The threats of cybersecurity attacks and breaches aren’t going away, making this market a tremendous growth opportunity for investment. But how many investors really understand the depth of the problem in ways that will enable better, smarter investment decisions?
In April 2016, the Council of Institutional Investors (CII), an association of large institutional investors, released five critical questions investors should ask board members about cybersecurity initiatives. Stating that directors “need not develop advanced technical expertise,” CII suggests three critical activities for them.
Directors should:
• Understand management’s cybersecurity strategy
• Learn where the company’s cybersecurity weaknesses lie
• Support informed, reasonable internal investment in the protection of critical data and assets
While the directors’ role is important, another concern remains: are investors knowledgeable enough about cybersecurity to ask the right questions and understand the answers they hear?
It’s not a question of just being smart. In a recent conversation, an extraordinarily successful portfolio manager with an Ivy League economics degree and a Harvard MBA admitted that he needs to learn more about the realities of cybersecurity to be a better investor.
For him and other investors, knowing more about cybersecurity is not just about investment decisions. Cybersecurity – the attacks, hacks and loss of revenue – was cited by nearly half (47%) the PwC 2015 State of Compliance Survey respondents as their top concern. Security is arguably the #1 topic for corporate boards so investors need to be primed and ready to support and advise on these issues.
For Jim Eckerle, a strategic management consultant and former senior executive at Bank of America and The Hartford, cybersecurity must take center stage at the board level and with senior management.
“For many companies, one of the largest and largely unknown risks is that of a cyber attack,” Eckerle told me. “Execs should understand the current state of their cyber protection and should be looking for ways to strengthen it. This can be processes, increased penetration testing and investment.”
When examining a potential company for investment, Eckerle looks at the known data breaches and site regulatory requirements, and specifically at the training and certification of the company’s Cybersecurity Operations Center (CSOC) team.
Others agree.
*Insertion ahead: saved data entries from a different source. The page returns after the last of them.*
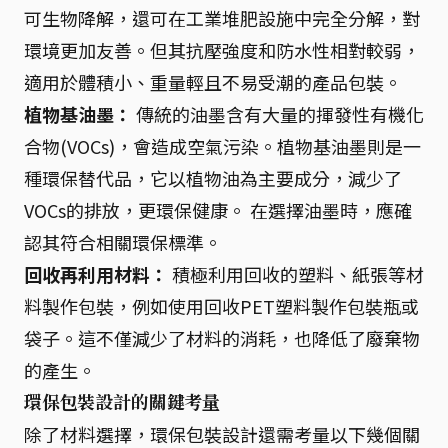
可生物降解，還可在工業堆肥設施中完全分解，對
環境更加友善。但其抗壓強度和防水性相對較弱，
適用於體積小、重量輕且不易受潮的產品包裝。
植物基油墨：
傳統的油墨含有大量的揮發性有機化
合物(VOCs)，會造成空氣污染。植物基油墨則是一
種環保替代品，它以植物油為主要成分，減少了
VOCs的排放，更環保健康。 在選擇油墨時，應確
認其符合相關環保標準。
回收再利用材料：
積極利用回收的塑料、紙張等材
料製作包裝，例如使用回收PET塑料製作包裝瓶或
袋子。這不僅減少了材料的消耗，也降低了廢棄物
的產生。
環保包裝設計的關鍵考量
除了材料選擇，環保包裝設計還需考量以下幾個關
Earlier this year the National Association of Corporate Directors (NACD) solicited input from investors representing $15.7 trillion in assets under management. NACD reported that oversight of risk management, including emerging and complex risks such as cybersecurity, was a key factor in their investment decisions.
“As the frequency and severity of cyber attacks against global businesses continue to escalate, both companies and their investors are coming to terms with a grim reality: data breaches, or cyber incidents, are no long a matter of if but when,” according to the CII. “Effective cybersecurity risk management starts with the board.” And investors need to know more.
When investors take the initiative to get smarter about cybersecurity, they are primed to make the most of new investments, to position their portfolios for acquisition opportunities, and to demonstrate that they are strategically valuable investment partners.